By Pythagorean theorem ,

$\begin{cases} BC^2-BD^2 = CD^2 \\ AC^2 - CE^2 = AE^2 = CD^2 \end{cases} \\ \begin{aligned} \implies BC^2-BD^2 & = AC^2 - CE^2 \\ BC^2-(OB-OD)^2 & = AC^2 - (CF-EF)^2 \\ (r+R)^2 - (r+2-R)^2 & = (R+1)^2 - (R-1)^2 \\ 4rR - 4r - 4 + 4R & = 4R \\ \implies R & = \frac {r+1}r \end{aligned}$

The ratio of the area of triangle of tangential points (purple) $A_t$ to the area of triangle of centers (red) $A_c$ of three mutually externally tangent circles is given by:

$\frac {A_t}{A_c} = \frac {2abc}{(a+b)(b+c)(c+a)}$

where $a$ , $b$ , and $c$ are the radii of the three circles.
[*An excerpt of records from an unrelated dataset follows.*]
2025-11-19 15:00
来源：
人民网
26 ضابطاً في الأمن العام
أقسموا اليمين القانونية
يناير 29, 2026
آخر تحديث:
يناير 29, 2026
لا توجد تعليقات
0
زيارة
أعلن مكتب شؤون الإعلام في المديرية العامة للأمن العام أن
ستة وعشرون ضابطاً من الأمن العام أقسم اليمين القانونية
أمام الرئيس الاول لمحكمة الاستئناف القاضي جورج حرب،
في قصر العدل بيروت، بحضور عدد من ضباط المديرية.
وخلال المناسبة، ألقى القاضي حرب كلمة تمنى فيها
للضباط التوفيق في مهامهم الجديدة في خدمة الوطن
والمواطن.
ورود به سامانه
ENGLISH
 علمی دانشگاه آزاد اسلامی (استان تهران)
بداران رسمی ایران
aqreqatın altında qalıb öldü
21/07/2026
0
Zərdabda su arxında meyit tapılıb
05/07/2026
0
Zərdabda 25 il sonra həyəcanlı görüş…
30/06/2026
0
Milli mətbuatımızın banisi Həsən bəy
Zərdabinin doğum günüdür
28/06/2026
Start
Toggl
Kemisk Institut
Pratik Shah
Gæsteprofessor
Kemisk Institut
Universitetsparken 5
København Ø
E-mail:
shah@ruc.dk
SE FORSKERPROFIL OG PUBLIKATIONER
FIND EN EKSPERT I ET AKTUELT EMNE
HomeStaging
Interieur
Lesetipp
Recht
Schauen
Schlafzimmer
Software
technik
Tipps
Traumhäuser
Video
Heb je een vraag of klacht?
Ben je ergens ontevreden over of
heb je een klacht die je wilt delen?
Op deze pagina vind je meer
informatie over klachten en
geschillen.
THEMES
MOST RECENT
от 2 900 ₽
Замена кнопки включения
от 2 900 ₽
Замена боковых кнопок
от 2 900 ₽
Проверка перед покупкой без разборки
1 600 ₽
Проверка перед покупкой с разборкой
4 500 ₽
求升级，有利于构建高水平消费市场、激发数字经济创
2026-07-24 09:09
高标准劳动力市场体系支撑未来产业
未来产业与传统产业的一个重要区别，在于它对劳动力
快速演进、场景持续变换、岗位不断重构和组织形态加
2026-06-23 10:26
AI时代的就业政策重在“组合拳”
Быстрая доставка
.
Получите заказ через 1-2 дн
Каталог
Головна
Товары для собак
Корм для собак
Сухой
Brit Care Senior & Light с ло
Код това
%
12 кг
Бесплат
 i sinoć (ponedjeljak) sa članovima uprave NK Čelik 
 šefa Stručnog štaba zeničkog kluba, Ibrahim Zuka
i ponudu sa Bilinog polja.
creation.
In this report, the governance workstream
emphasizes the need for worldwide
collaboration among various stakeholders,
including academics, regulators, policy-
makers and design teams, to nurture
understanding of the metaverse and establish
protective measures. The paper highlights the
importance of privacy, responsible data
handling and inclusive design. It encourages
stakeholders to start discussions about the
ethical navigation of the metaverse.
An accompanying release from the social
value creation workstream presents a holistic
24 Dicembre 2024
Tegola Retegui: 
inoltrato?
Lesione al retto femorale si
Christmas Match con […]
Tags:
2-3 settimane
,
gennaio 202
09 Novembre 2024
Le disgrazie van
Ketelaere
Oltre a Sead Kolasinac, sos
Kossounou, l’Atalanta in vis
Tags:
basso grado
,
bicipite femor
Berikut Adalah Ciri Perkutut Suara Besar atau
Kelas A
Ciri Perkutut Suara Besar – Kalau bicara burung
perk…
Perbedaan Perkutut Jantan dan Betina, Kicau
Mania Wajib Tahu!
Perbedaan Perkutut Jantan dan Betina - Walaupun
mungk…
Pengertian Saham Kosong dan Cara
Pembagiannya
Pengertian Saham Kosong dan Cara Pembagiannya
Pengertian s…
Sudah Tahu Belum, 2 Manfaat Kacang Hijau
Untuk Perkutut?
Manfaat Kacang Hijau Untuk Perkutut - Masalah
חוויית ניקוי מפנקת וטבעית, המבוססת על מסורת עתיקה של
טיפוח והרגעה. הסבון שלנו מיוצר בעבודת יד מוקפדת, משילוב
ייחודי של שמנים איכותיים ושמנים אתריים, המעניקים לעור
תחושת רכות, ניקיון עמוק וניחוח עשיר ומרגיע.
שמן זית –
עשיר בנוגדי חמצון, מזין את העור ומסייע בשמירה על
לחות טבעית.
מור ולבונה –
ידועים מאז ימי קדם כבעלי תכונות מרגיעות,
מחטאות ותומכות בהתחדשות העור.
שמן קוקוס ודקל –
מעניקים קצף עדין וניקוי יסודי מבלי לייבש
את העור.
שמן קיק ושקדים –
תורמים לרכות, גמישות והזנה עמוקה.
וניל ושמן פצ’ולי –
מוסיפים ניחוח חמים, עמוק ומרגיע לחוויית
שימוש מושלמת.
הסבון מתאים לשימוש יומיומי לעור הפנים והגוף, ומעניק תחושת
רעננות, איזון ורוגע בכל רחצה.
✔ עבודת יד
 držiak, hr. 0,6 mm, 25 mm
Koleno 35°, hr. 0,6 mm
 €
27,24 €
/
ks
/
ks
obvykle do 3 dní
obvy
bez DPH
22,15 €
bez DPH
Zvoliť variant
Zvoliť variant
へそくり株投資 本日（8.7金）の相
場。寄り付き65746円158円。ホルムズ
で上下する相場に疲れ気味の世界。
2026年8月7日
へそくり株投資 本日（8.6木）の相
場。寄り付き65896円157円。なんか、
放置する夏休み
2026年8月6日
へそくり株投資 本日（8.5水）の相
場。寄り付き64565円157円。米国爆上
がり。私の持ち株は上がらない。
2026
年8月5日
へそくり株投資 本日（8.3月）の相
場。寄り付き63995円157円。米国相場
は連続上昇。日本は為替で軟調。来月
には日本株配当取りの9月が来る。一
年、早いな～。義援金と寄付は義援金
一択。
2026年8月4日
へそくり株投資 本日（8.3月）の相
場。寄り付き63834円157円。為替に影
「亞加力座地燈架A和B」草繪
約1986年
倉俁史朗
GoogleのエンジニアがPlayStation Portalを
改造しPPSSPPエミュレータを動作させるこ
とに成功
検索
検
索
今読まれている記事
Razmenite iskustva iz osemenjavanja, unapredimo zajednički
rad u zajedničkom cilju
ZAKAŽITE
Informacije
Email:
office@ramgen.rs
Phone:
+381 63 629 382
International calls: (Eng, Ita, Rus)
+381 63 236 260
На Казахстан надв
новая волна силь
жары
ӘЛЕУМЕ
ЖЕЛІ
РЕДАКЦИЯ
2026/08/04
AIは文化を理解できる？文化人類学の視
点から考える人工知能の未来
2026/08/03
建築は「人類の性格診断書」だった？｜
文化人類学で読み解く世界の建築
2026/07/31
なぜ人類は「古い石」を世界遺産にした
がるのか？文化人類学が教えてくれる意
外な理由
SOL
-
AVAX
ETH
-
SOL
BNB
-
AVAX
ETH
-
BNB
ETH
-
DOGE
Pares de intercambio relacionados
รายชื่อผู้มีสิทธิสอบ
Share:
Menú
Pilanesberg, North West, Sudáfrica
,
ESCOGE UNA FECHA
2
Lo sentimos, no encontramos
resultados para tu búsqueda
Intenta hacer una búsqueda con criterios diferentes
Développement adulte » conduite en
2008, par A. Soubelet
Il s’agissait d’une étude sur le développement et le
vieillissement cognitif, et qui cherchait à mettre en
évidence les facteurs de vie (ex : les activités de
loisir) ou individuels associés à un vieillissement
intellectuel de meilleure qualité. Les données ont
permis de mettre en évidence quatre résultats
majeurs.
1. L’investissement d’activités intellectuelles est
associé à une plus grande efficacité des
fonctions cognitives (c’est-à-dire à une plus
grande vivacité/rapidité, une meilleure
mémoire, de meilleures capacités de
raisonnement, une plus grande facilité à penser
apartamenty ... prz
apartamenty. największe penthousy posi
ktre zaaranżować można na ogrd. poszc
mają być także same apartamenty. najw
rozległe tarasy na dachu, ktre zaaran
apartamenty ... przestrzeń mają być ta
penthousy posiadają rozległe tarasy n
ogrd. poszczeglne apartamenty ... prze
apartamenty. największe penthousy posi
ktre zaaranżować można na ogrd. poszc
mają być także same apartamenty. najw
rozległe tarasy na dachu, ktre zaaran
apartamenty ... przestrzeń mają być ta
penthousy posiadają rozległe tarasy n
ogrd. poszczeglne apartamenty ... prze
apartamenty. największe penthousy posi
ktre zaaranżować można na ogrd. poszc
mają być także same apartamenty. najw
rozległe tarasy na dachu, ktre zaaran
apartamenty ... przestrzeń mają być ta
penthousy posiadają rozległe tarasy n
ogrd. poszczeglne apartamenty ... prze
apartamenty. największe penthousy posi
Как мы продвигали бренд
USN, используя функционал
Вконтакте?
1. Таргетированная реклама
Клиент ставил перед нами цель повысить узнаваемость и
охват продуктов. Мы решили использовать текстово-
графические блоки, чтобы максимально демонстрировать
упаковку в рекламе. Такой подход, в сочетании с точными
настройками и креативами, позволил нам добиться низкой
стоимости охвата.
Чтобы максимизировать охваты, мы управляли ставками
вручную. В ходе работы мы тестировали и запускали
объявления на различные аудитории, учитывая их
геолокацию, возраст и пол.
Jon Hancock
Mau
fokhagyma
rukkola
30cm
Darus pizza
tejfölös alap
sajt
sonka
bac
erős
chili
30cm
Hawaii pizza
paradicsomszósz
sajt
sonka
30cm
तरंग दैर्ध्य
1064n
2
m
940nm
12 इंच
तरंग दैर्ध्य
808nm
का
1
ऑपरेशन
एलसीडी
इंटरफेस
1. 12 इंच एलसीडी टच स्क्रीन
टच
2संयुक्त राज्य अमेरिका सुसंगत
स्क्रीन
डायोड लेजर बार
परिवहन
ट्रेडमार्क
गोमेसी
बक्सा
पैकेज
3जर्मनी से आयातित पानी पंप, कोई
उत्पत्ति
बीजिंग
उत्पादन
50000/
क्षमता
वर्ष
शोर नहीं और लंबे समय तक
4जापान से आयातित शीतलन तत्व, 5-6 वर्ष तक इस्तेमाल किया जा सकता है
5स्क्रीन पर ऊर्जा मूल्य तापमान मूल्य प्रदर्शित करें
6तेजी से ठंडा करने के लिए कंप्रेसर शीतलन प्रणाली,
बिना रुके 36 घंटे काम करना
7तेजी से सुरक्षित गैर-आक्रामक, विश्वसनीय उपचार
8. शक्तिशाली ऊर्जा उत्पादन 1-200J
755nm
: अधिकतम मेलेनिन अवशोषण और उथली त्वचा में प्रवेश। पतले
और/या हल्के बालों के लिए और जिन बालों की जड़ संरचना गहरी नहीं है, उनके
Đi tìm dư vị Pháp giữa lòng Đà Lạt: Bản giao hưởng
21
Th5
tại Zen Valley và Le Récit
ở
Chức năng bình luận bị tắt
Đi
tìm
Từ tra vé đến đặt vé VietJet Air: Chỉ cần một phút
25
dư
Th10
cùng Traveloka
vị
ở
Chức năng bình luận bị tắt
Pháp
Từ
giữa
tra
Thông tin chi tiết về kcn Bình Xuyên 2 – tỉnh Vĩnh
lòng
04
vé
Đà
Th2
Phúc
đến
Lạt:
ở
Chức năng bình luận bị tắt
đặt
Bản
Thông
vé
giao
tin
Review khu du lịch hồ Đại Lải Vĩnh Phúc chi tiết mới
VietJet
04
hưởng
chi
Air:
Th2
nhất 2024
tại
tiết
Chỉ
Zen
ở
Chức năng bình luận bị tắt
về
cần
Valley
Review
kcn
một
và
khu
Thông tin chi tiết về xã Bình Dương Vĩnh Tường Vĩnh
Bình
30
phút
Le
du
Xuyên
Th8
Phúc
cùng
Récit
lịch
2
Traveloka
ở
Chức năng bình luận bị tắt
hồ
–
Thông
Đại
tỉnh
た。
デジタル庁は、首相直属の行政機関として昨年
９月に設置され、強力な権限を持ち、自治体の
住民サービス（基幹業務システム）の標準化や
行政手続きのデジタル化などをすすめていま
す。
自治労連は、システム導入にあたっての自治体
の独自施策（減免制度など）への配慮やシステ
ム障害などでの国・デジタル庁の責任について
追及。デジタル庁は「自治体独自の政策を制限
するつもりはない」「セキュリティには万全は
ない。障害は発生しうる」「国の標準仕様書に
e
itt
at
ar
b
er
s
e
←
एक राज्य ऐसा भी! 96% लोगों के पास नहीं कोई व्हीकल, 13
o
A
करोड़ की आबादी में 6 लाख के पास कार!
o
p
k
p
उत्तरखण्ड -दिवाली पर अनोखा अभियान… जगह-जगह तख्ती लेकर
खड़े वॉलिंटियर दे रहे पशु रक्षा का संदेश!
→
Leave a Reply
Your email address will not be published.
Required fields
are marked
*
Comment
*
Therefore in this case, we have:

$\begin{aligned} \frac {2rR}{(1+r)(r+R)(R+1)} & = \frac 9{38} & \small \blue{\text{Putting }R = \frac {r+1}r} \\ \frac {2r \cdot \frac {r+1}r}{(1+r)(r+\frac {r+1}r)(\frac {r+1}r+1)} & = \frac 9{38} \\ \frac {2r^2}{(r^2+r+1)(2r+1)} & = \frac 9{38} \\ 18r^3-49r^2+27r+9 &=0 \\ (2r-3)(9r^2 - 11r-3) & = 0 & \small \blue{\text{For rational value of }r,} \\ \implies r & = \frac 32 \\ 1 + r + R & = 1 + \frac 32 + \frac 53 = \frac {25}6 \end{aligned}$

Therefore $p+q = 25+6 = \boxed{31}$ .